Carey Mulligan heads the star-studded cast as a detective inspector, investigating murder and conspiracy in London.
Written by fellow Oscar nominee David Hare, who penned The Reader and The Hours, the thriller follows some seriously murky events surrounding a fatal shooting.
John Simm, Billie Piper, Nicola Walker and I, Daniel Blake's Hayley Squires are also on board, in a winding narrative which looks to muster a fair dollop of mystery.
Expect strong tone and action
Not to be confused with the Michael Mann film of the same name, Collateral springs into action when a pizza delivery man is gunned down in South London.
To some, it seems like a random act of violence.
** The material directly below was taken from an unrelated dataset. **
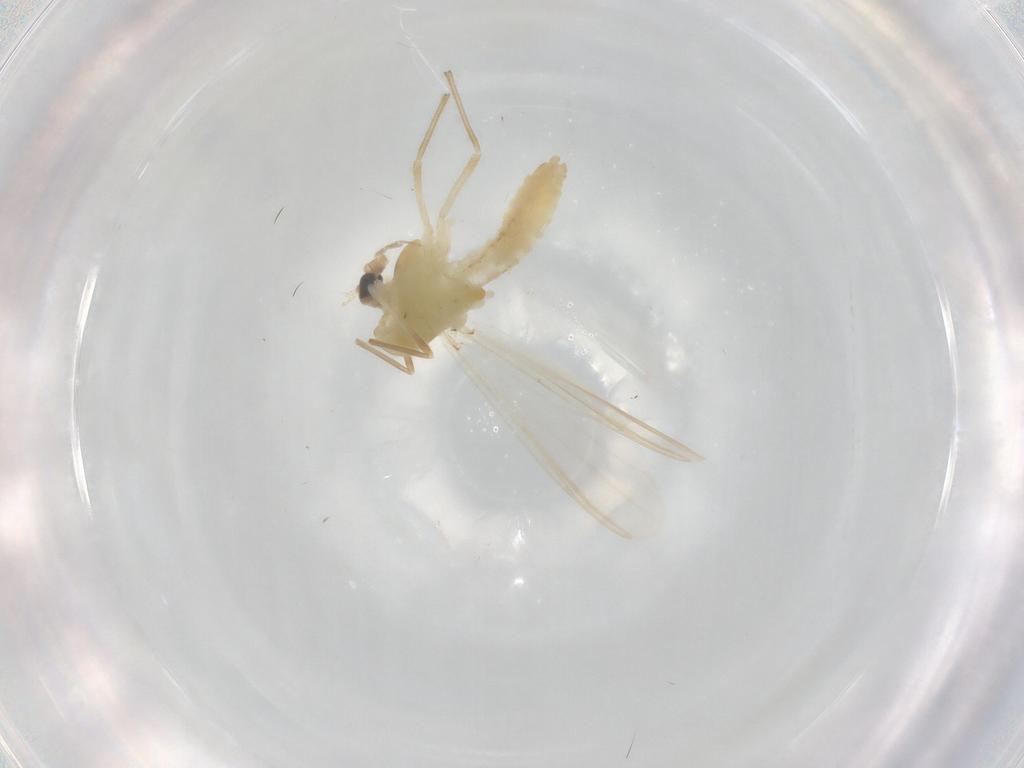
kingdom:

But Mulligan's DI Kip Glaspie is unconvinced.
The victim's last customer (Piper) just happens to be the troubled ex-wife of a prominent politician (Simm).
The only witness to the crime gives a false name and address. Walker - so good again recently in Inside No 9 - plays a vicar who is somehow tied to the event.
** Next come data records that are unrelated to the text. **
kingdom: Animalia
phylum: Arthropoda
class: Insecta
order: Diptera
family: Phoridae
Collateral's director worked on Jessica Jones and The Defenders (Photo: Netflix)
Meanwhile, Squires' pizza delivery manager and some of her employees appear to be under the surveillance of shady figures.
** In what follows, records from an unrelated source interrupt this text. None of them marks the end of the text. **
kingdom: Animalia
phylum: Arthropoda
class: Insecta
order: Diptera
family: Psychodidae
The fact that Collateral's story takes place over four consecutive days implies a serious sense of momentum.
The fact that it is directed by SJ Clarkson, who helmed the first two episodes of Jessica Jones and cut her dramatic chops on Life On Mars, suggests we can expect strong tone and action.
No Marge Gunderson
This a rare role away from the big screen for Mulligan (though fans may remember her early turn in Doctor Who).
But the movie star, who has appeared in the likes of Drive, The Great Gatsby and last year's lauded Mudbound, found herself drawn back to British TV by the atypical nature of her heroine.
Carey Mulligan in Drive (Photo: Icon Film)
Mulligan has revealed that Glaspie doesn't cry once during the course of Collateral (joking that this is a rarity for her as an actress).
The cop protagonist is also heavily pregnant throughout the plot. Though anyone expecting Marge Gunderson style jokes about morning sickness may be disappointed.
According to the creators, this was simply because Mulligan herself was expecting when she was offered the role.
The next Line of Duty?
Though on a surface level this may seem like another police procedural, there are suggestions Collateral will delve much deeper.
It may subvert our expectations. "You think she's a council estate mouthpiece, but she’s embroiled in some pretty serious stuff", says Squires of her character.
Line of Duty is another BBC crime drama that goes deeper than just the investigation (Photo: BBC))
As its name implies, Hare's drama also aims to deal with the "spiraling repercussions" of the crime itself, with Line of Duty style probing into contemporary issues such as immigration, and the role of traditional institutions in our society.
Collateral seeks to ask "crucial questions about the state of modern Britain". That it also comes complete with a heavyweight cast, writer and director should inspire confidence it can do just that.
Collateral starts on BBC Two in February. Netflix is acting as co-producer, and will release globally outside the UK.